Personally, I have never seen this many issues with Windows like today. Even way back in the Windows Vista days. Woah, Windows Vista will be 20 years old in November…
If you are forced to still be on Windows 11.
This file can be found in the following directory,
C:\ProgramData\Microsoft\Windows\CapabilityAccessManager\
Then see if it shows a huge file size.
Windows Latest found that one particular file called “CapabilityAccessManager.db-wal” can use most of your system storage.
If your PC is affected, the safest fix is to install Windows 11 KB5095093 from Windows Update, or wait for the July 2026 Patch Tuesday update, where the fix is expected to roll out automatically.



I messed up with one computer. It is a huge server with RAID on Windows 11 and like 100TB’s of storage on it… No way I was going to risk it and accidentally erase the used storage while installing Linux. That is the only one on Windows 11 for me. If it was just 5TB’s or something, I would just get an external hard drive to copy everything. But it is much more than that, not all of the 100TB’s is used though. It has to sit on Windows 11.
Don’t worry. Windows will auto update or update your storage driver and you will loose the data anyway! Good luck while it lasts.
Disconnect the drives and insert a new one and install Linux. Then reconnect the drives.
Or just unplug the SAS cable or whatever, depending on the hardware.
That sounds like a problem that you should deal with even if you stay on Windows 😄 Maybe I just enjoy organizing things
Do you have over 60TB’s of storage that you need like me?
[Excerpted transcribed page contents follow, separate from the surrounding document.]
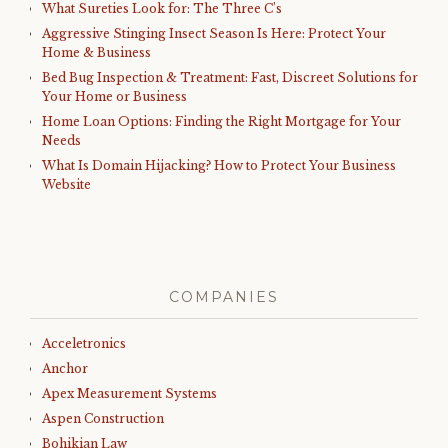
What Sureties Look for: The Three C’s
Aggressive Stinging Insect Season Is Here: Protect Your
Home & Business
Bed Bug Inspection & Treatment: Fast, Discreet Solutions for
Your Home or Business
Home Loan Options: Finding the Right Mortgage for Your
Needs
What Is Domain Hijacking? How to Protect Your Business
Website
COMPANIES
Acceletronics
Anchor
Apex Measurement Systems
Aspen Construction
Bohikian Law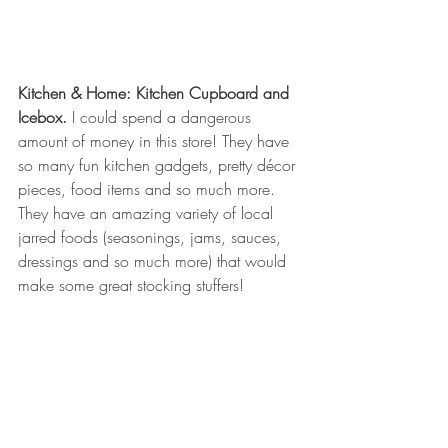
Kitchen & Home: Kitchen Cupboard and 
Icebox.
 I could spend a dangerous 
amount of money in this store! They have 
so many fun kitchen gadgets, pretty décor 
pieces, food items and so much more. 
They have an amazing variety of local 
jarred foods (seasonings, jams, sauces, 
dressings and so much more) that would 
make some great stocking stuffers!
Well, is horse porn a want or a need?
I do not and so I shouldn’t be one to judge
Is it data that could be recovered if needed? That’s where my concern is coming from. Not being able to back it up to fix OS issues might mean that you can’t back it up at all
Over 60,000 GB’s. As stated, it is all in RAID. Unless I get a giant external one. Which I don’t even know if that exists to buy. It would be super expensive if so.
Not talking here about Linux anymore. If you have the data in only one site, and the data is irreplaceable, you have a problem right now. Having it in a RAID gives you some breathing room, but you still should plan and execute a remote backup, somehow. At least for the really critical data. Fire, floods and other phenomena are hard or impossible to predict, and you could lose everything. If it’s not that critical, and you simply don’t want the hassle of moving 60TB, I can really empathize with that.